RD: I do not have the resources to produce the whole movie, so I decided to produce a teaser version of the story, so the producers and investors can visually see what this story would be like with me in the lead role.
But I didn’t have enough money to even produce the teaser. I tried to save up for years but I couldn’t. So finally, I decided to use my credit cards to produce this teaser film. From the financial standpoint, it was a huge risk but I felt this was one of the most important pursuits of my life, so I did it.
This was my first production, and so I guess I was not good enough to do all the budgets properly, as things started the budget started going through the roof and I ended up exhausting all the credits cards I had.
I was still hoping that I would be able to repay all my debts within a few years, but the interest rates were so high and my financial situation and my earnings went so bad that I saw no hope of repaying the debt, the debt kept piling up and up because interest was accumulating at a very fast pace.
Something I am not proud of and I never will be, I applied for bankruptcy. Today, I am jobless and I am officially bankrupt. I don’t know how I will pay my rent next month.
AB: Where do you find yourself now in your Hollywood journey?
RD: Even though today I am bankrupt, I still keep my hopes high. I understand filmmaking is a business, and I have proved repeatedly that the story is a hit story.
I have also proved that as an actor I can justify the lead role so I have done everything in my power to clear any doubts the producers or investors would have.
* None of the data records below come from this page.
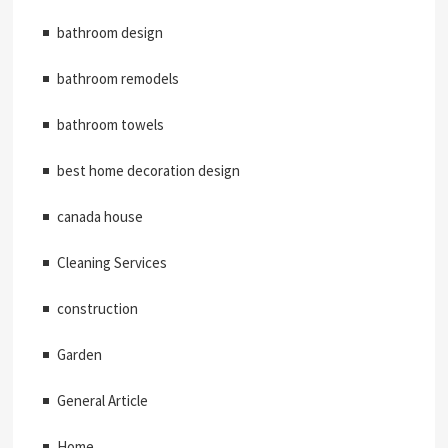
bathroom design
bathroom remodels
bathroom towels
best home decoration design
canada house
Cleaning Services
construction
Garden
General Article
Home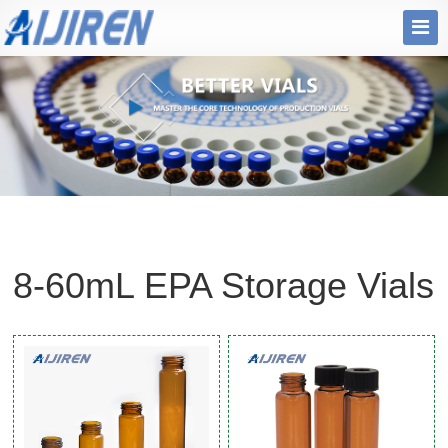
8-60mL EPA Storage Vials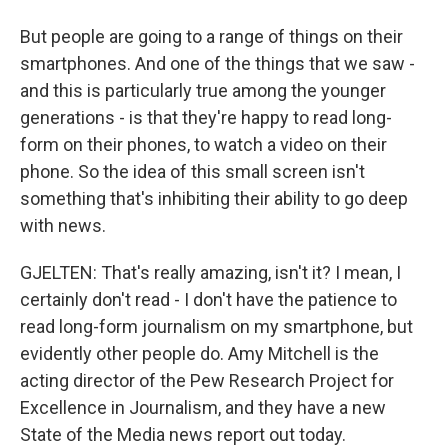
But people are going to a range of things on their
smartphones. And one of the things that we saw -
and this is particularly true among the younger
generations - is that they're happy to read long-
form on their phones, to watch a video on their
phone. So the idea of this small screen isn't
something that's inhibiting their ability to go deep
with news.
GJELTEN: That's really amazing, isn't it? I mean, I
certainly don't read - I don't have the patience to
read long-form journalism on my smartphone, but
evidently other people do. Amy Mitchell is the
acting director of the Pew Research Project for
Excellence in Journalism, and they have a new
State of the Media news report out today.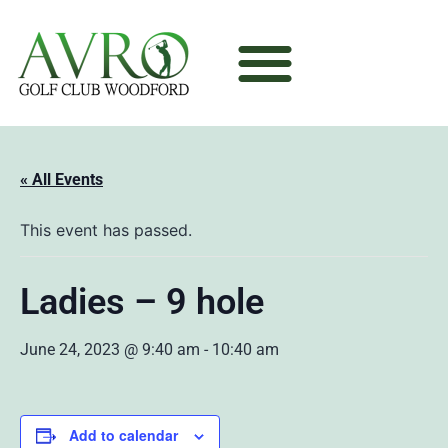
« All Events
This event has passed.
Ladies – 9 hole
June 24, 2023 @ 9:40 am
-
10:40 am
Add to calendar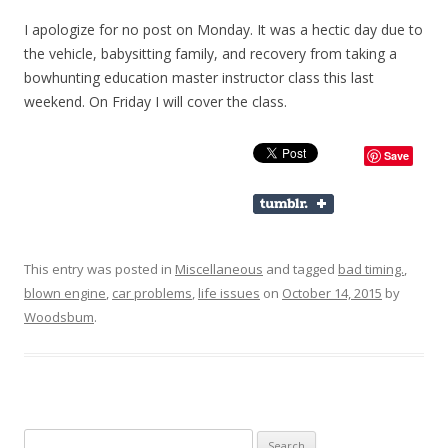
I apologize for no post on Monday. It was a hectic day due to
the vehicle, babysitting family, and recovery from taking a
bowhunting education master instructor class this last
weekend. On Friday I will cover the class.
Save
This entry was posted in
Miscellaneous
and tagged
bad timing.
,
blown engine
,
car problems
,
life issues
on
October 14, 2015
by
Woodsbum
.
Search for: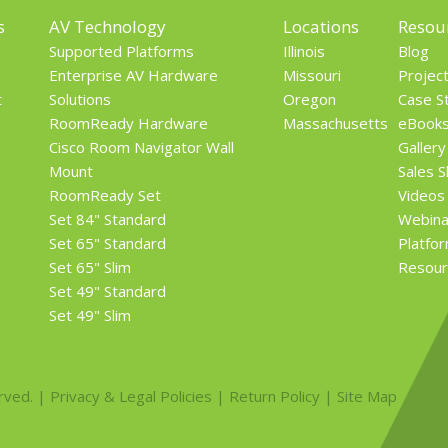
s
AV Technology
Locations
Resou
Supported Platforms
Illinois
Blog
Enterprise AV Hardware
Missouri
Projec
t
Solutions
Oregon
Case S
RoomReady Hardware
Massachusetts
eBook
Cisco Room Navigator Wall
Gallery
Mount
Sales 
RoomReady Set
Videos
Set 84" Standard
Webina
Set 65" Standard
Platfo
Set 65" Slim
Resour
Set 49" Standard
Set 49" Slim
rved. |
Privacy & Legal Policies
|
Return Policy
|
Site Map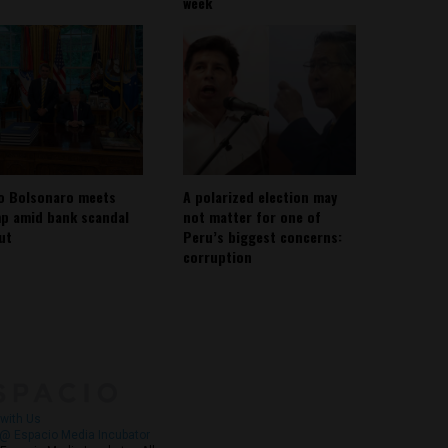
week
io Bolsonaro meets
A polarized election may
p amid bank scandal
not matter for one of
out
Peru’s biggest concerns:
corruption
About
Contact Us
with Us
@ Espacio Media Incubator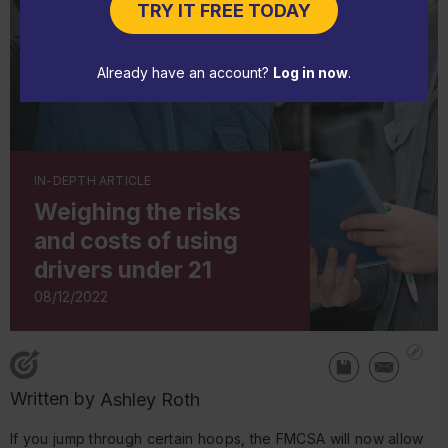
TRY IT FREE TODAY
Already have an account?
Log in now
.
IN-DEPTH ARTICLE
Weighing the risks
and costs of using
drivers under 21
08/12/2022
Written by
Ashley Roth
If you jump through certain hoops, the FMCSA will now allow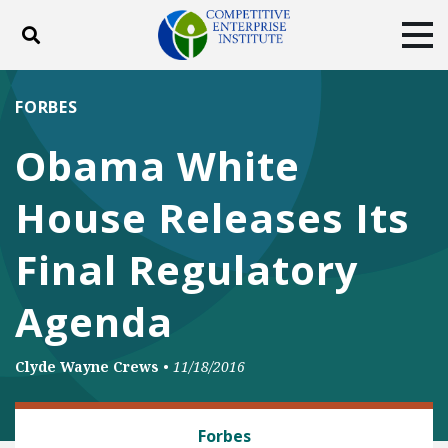
Toggle search
Tog
ABOUT
POLICY
PRODUCTS
FORBES
BLOG
EVENTS
SUBSCRIBE
Obama White
DONATE
House Releases Its
Facebook
Twitter
YouTube
Instagram
Final Regulatory
Agenda
Clyde Wayne Crews
•
11/18/2016
REGULATORY REFORM
Forbes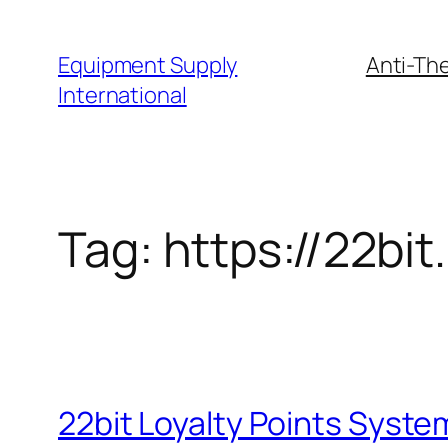
Skip
to
Equipment Supply
Anti-The
content
International
Tag:
https://22bit
22bit Loyalty Points System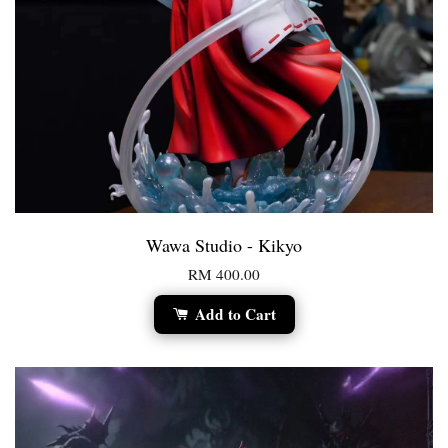
Wawa Studio - Kikyo
RM 400.00
Add to Cart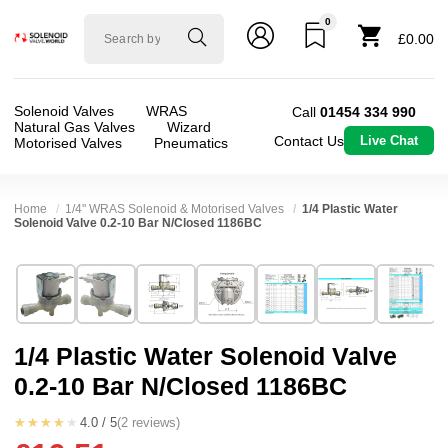
0
Solenoid
£0.00
valve
world
Solenoid Valves
WRAS
Call
01454 334 990
Natural Gas Valves
Wizard
Contact Us
Live Chat
Motorised Valves
Pneumatics
Home
1/4" WRAS Solenoid & Motorised Valves
1/4 Plastic Water
Solenoid Valve 0.2-10 Bar N/Closed 1186BC
Technical Specification
⛶
Brand:
RPE srl
Valve / Product Type:
Solenoid Valve
Model:
1186BC
Body Material:
Nylon
1/4 Plastic Water Solenoid Valve
Width:
38.50 mm
Voltage:
110vAC, 12vAC, 12vDC, 230VAC, 2
0.2-10 Bar N/Closed 1186BC
Height:
32.40 mm
Port Size:
1/4 Push Fit
Depth:
84.30 mm
Function:
2/2 Failsafe Closed
★★★★★
4.0 / 5
(2 reviews)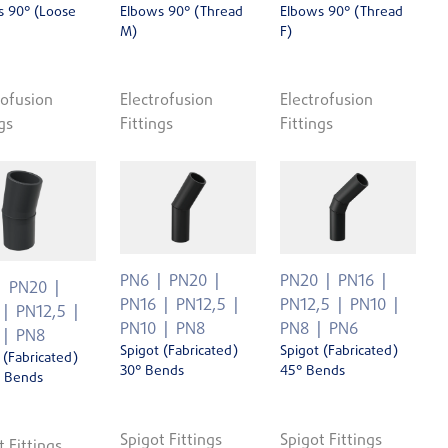
s 90° (Loose
Elbows 90° (Thread
Elbows 90° (Thread
M)
F)
rofusion
Electrofusion
Electrofusion
gs
Fittings
Fittings
PN6
PN20
PN20
PN16
PN20
PN16
PN12,5
PN12,5
PN10
PN12,5
PN10
PN8
PN8
PN6
PN8
Spigot (Fabricated)
Spigot (Fabricated)
 (Fabricated)
30° Bends
45° Bends
' Bends
Spigot Fittings
Spigot Fittings
t Fittings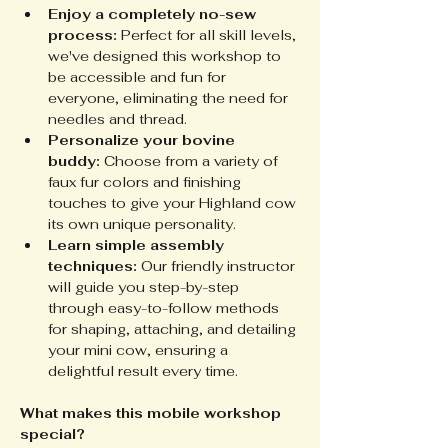
Enjoy a completely no-sew 
process:
 Perfect for all skill levels, 
we've designed this workshop to 
be accessible and fun for 
everyone, eliminating the need for 
needles and thread.
Personalize your bovine 
buddy:
 Choose from a variety of 
faux fur colors and finishing 
touches to give your Highland cow 
its own unique personality.
Learn simple assembly 
techniques:
 Our friendly instructor 
will guide you step-by-step 
through easy-to-follow methods 
for shaping, attaching, and detailing 
your mini cow, ensuring a 
delightful result every time.
What makes this mobile workshop 
special?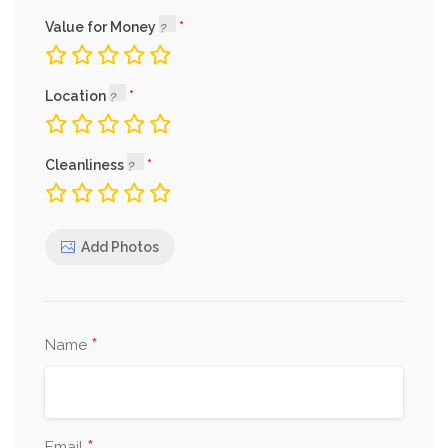
Value for Money
Location
Cleanliness
Add Photos
*
Name
Email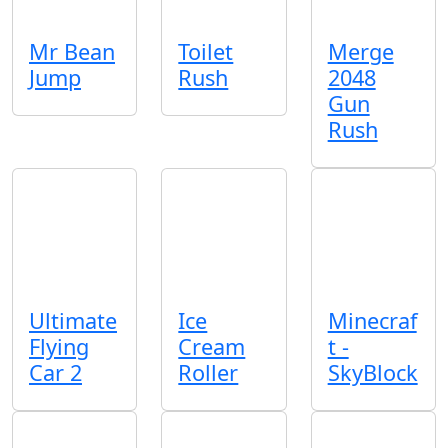
Mr Bean
Toilet
Merge
Jump
Rush
2048
Gun
Rush
Ultimate
Ice
Minecraf
Flying
Cream
t -
Car 2
Roller
SkyBlock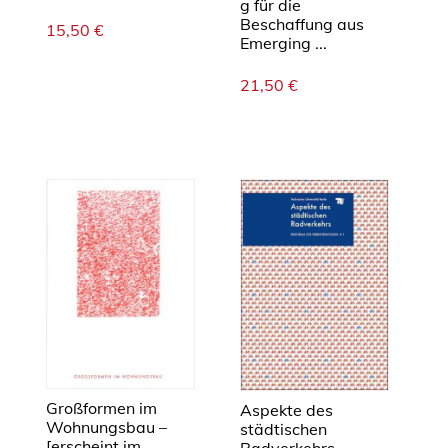
g für die
Beschaffung aus
15,50
€
Emerging ...
21,50
€
Großformen im
Aspekte des
Wohnungsbau –
städtischen
[erscheint im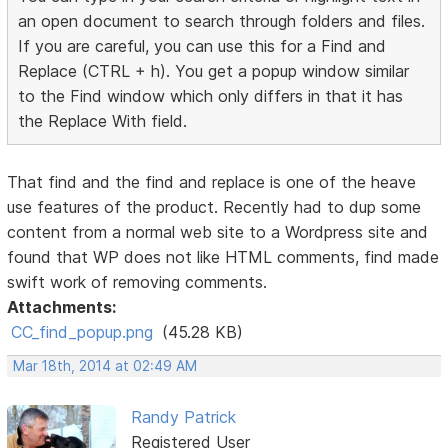
an open document to search through folders and files.
If you are careful, you can use this for a Find and
Replace (CTRL + h). You get a popup window similar
to the Find window which only differs in that it has
the Replace With field.
That find and the find and replace is one of the heave
use features of the product. Recently had to dup some
content from a normal web site to a Wordpress site and
found that WP does not like HTML comments, find made
swift work of removing comments.
Attachments:
CC_find_popup.png
(45.28 KB)
Mar 18th, 2014 at 02:49 AM
Randy Patrick
Registered User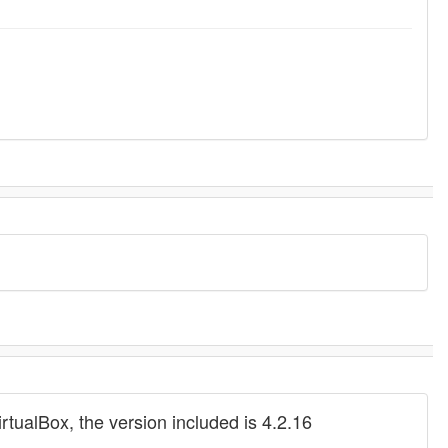
rtualBox, the version included is 4.2.16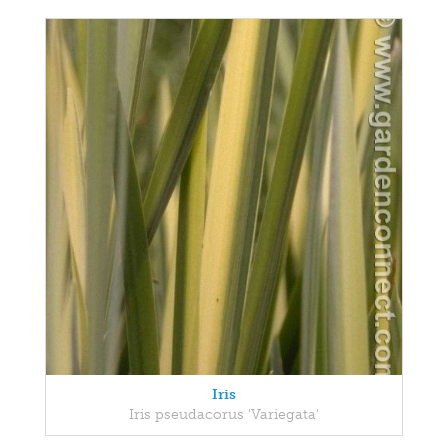
Iris
Iris pseudacorus 'Variegata'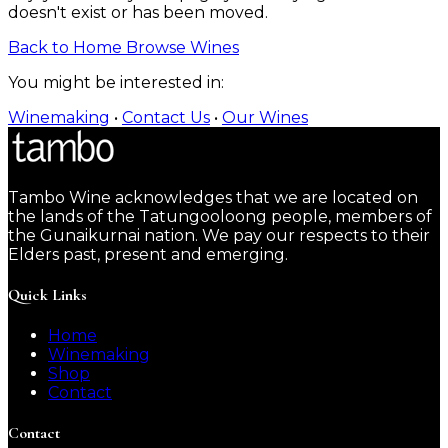
doesn't exist or has been moved.
Back to Home
Browse Wines
You might be interested in:
Winemaking
•
Contact Us
•
Our Wines
Tambo Wine acknowledges that we are located on
the lands of the Tatungooloong people, members of
the Gunaikurnai nation. We pay our respects to their
Elders past, present and emerging.
Quick Links
Home
Winemaking
Shop
Contact
Contact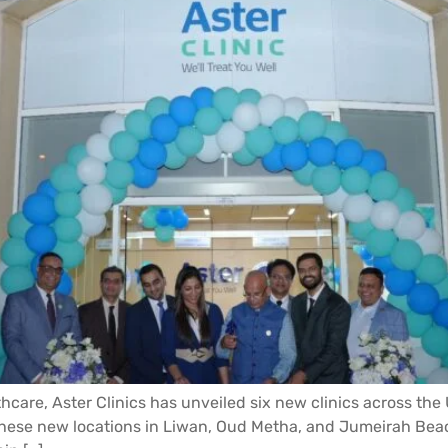
thcare, Aster Clinics has unveiled six new clinics across the
h these new locations in Liwan, Oud Metha, and Jumeirah Bea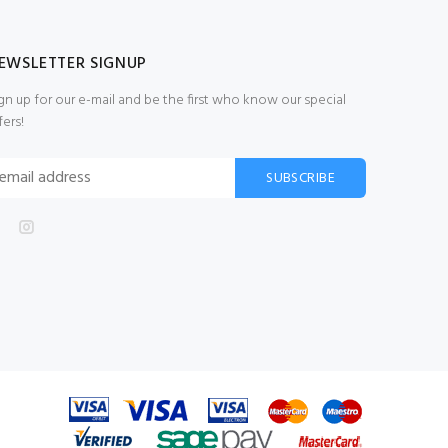
EWSLETTER SIGNUP
gn up for our e-mail and be the first who know our special
fers!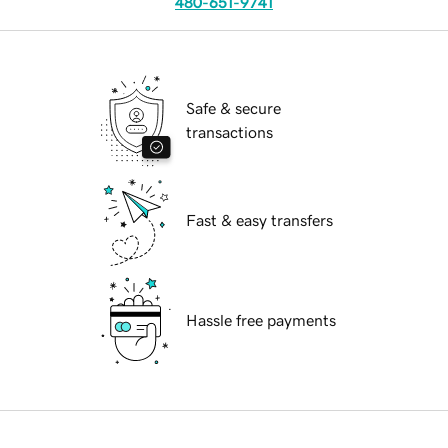
480-651-9741
Safe & secure
transactions
Fast & easy transfers
Hassle free payments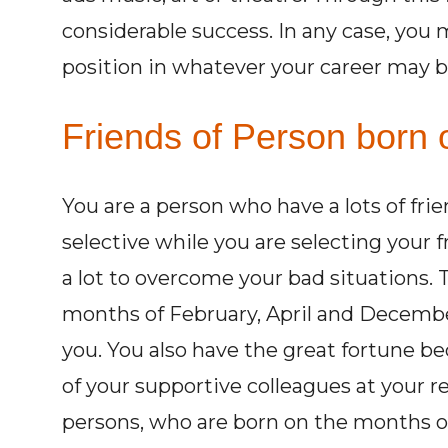
considerable success. In any case, you 
position in whatever your career may b
Friends of Person born 
You are a person who have a lots of fri
selective while you are selecting your 
a lot to overcome your bad situations.
months of February, April and Decembe
you. You also have the great fortune be
of your supportive colleagues at your r
persons, who are born on the months of 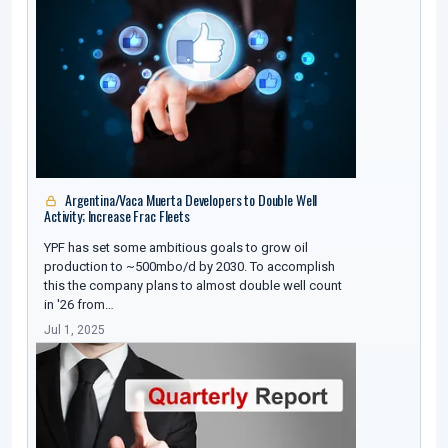
Argentina/Vaca Muerta Developers to Double Well
Activity; Increase Frac Fleets
YPF has set some ambitious goals to grow oil
production to ~500mbo/d by 2030. To accomplish
this the company plans to almost double well count
in '26 from…
Jul 1, 2025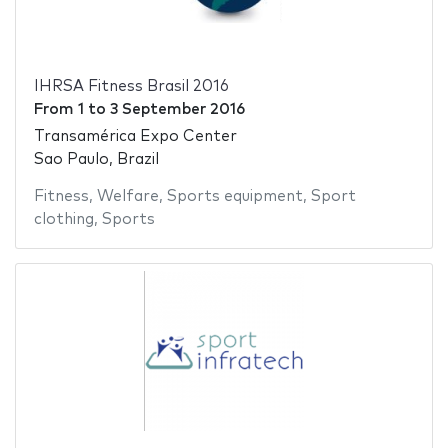
IHRSA Fitness Brasil 2016
From
1
to
3 September 2016
Transamérica Expo Center
Sao Paulo, Brazil
Fitness
,
Welfare
,
Sports equipment
,
Sport
clothing
,
Sports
This teaser film/trailer received 19 awards, including 12 Best Actor awards for my performance in it. I am still hoping someone would like the story I have written and make the film with me.
Shiva is an unfinished love story that will take the viewers on a powerful journey of highs and lows that will keep them on the edge of their seats throughout.
This is not an Indian story, this is not an American story, this is a multicultural film, that many would be able to relate to themselves.